## Data
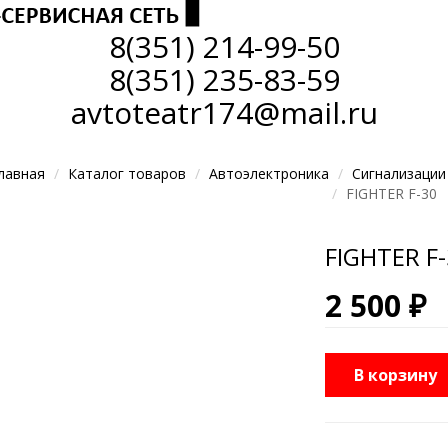
8(351)
214-99-50
8(351)
235-83-59
avtoteatr174@mail.ru
лавная
Каталог товаров
Автоэлектроника
Сигнализации
FIGHTER F-30
FIGHTER F
2 500 ₽
В корзину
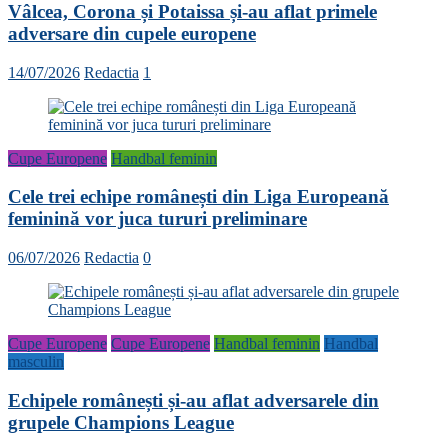
Vâlcea, Corona și Potaissa și-au aflat primele
adversare din cupele europene
14/07/2026
Redactia
1
Cupe Europene
Handbal feminin
Cele trei echipe românești din Liga Europeană
feminină vor juca tururi preliminare
06/07/2026
Redactia
0
Cupe Europene
Cupe Europene
Handbal feminin
Handbal
masculin
Echipele românești și-au aflat adversarele din
grupele Champions League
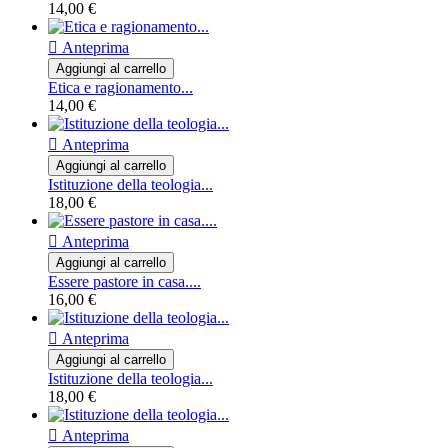
14,00 €

Anteprima
Aggiungi al carrello
Etica e ragionamento...
14,00 €

Anteprima
Aggiungi al carrello
Istituzione della teologia...
18,00 €

Anteprima
Aggiungi al carrello
Essere pastore in casa....
16,00 €

Anteprima
Aggiungi al carrello
Istituzione della teologia...
18,00 €

Anteprima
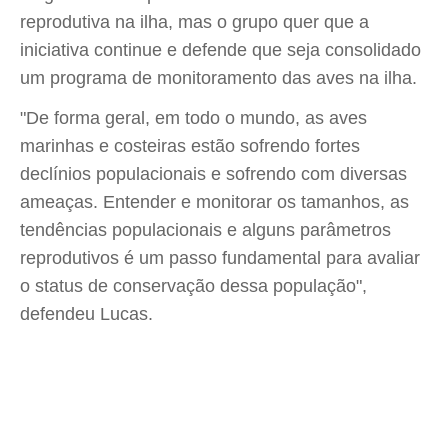
reprodutiva na ilha, mas o grupo quer que a
iniciativa continue e defende que seja consolidado
um programa de monitoramento das aves na ilha.
"De forma geral, em todo o mundo, as aves
marinhas e costeiras estão sofrendo fortes
declínios populacionais e sofrendo com diversas
ameaças. Entender e monitorar os tamanhos, as
tendências populacionais e alguns parâmetros
reprodutivos é um passo fundamental para avaliar
o status de conservação dessa população",
defendeu Lucas.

## Exercise description
Each entry above must be printed exactly, apart from its pictures.

## Solution to this exercise
8(351)
214-99-50
8(351)
235-83-59
avtoteatr174@mail.ru
лавная
Каталог товаров
Автоэлектроника
Сигнализации
FIGHTER F-30
FIGHTER F
2 500 ₽
В корзину
Vâlcea, Corona și Potaissa și-au aflat primele
adversare din cupele europene
14/07/2026
Redactia
1
Cupe Europene
Handbal feminin
Cele trei echipe românești din Liga Europeană
feminină vor juca tururi preliminare
06/07/2026
Redactia
0
Cupe Europene
Cupe Europene
Handbal feminin
Handbal
masculin
Echipele românești și-au aflat adversarele din
grupele Champions League
14,00 €

Anteprima
Aggiungi al carrello
Etica e ragionamento...
14,00 €

Anteprima
Aggiungi al carrello
Istituzione della teologia...
18,00 €

Anteprima
Aggiungi al carrello
Essere pastore in casa....
16,00 €

Anteprima
Aggiungi al carrello
Istituzione della teologia...
18,00 €

Anteprima
reprodutiva na ilha, mas o grupo quer que a
iniciativa continue e defende que seja consolidado
um programa de monitoramento das aves na ilha.
"De forma geral, em todo o mundo, as aves
marinhas e costeiras estão sofrendo fortes
declínios populacionais e sofrendo com diversas
ameaças. Entender e monitorar os tamanhos, as
tendências populacionais e alguns parâmetros
reprodutivos é um passo fundamental para avaliar
o status de conservação dessa população",
defendeu Lucas.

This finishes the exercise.